-------- Available records
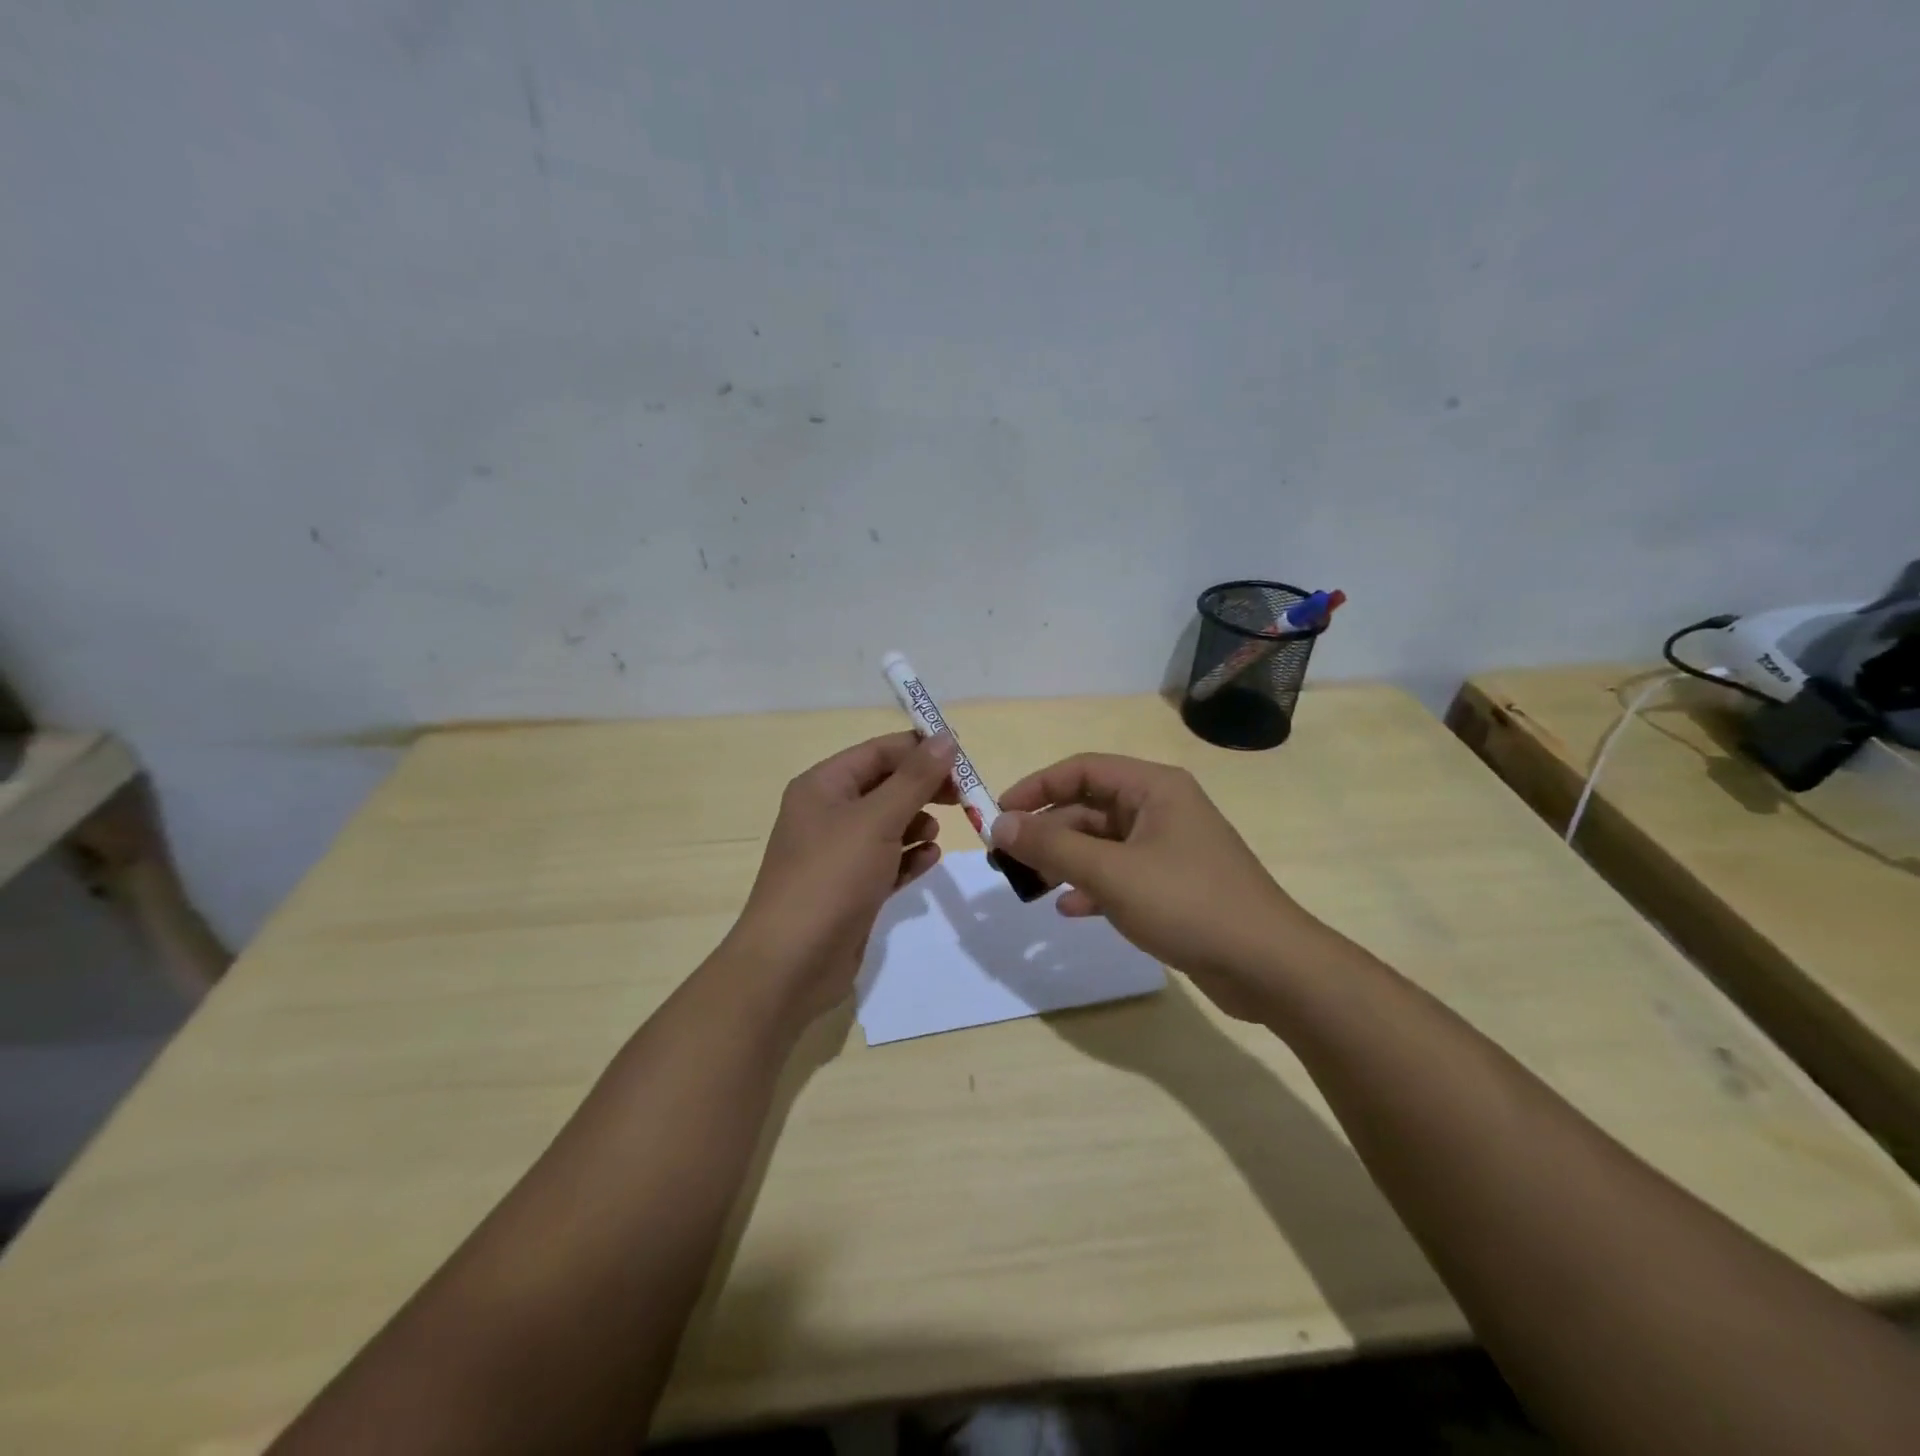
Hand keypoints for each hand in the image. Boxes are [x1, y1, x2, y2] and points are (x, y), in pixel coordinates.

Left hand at [727, 731, 958, 1021]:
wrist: (791, 964)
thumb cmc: (831, 877)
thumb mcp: (877, 820)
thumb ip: (915, 778)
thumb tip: (947, 738)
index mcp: (823, 786)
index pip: (878, 752)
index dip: (920, 750)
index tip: (964, 758)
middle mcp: (828, 814)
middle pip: (885, 786)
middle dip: (923, 788)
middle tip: (964, 796)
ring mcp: (838, 854)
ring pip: (888, 824)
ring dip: (917, 823)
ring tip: (937, 832)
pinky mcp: (851, 889)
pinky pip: (887, 861)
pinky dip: (909, 857)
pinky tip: (929, 860)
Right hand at [990, 754, 1315, 1019]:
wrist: (1268, 967)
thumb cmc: (1188, 903)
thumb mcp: (1112, 872)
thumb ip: (1052, 845)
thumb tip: (1000, 824)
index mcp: (1153, 787)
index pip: (1082, 770)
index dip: (1036, 788)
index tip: (999, 815)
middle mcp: (1161, 809)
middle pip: (1090, 808)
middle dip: (1049, 832)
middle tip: (1010, 860)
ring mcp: (1168, 848)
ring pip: (1102, 844)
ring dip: (1066, 861)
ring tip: (1032, 886)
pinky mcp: (1172, 885)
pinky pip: (1120, 874)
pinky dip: (1093, 887)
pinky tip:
----------------
## Requirement
Copy out each line of the data that includes the string "thumb".

## Response
thumb cmc: (831, 877)
thumb mcp: (877, 820)
thumb ip: (915, 778)
thumb tip: (947, 738)
thumb cmc: (1188, 903)
thumb mcp: (1112, 872)
thumb ip: (1052, 845)
thumb tip: (1000, 824)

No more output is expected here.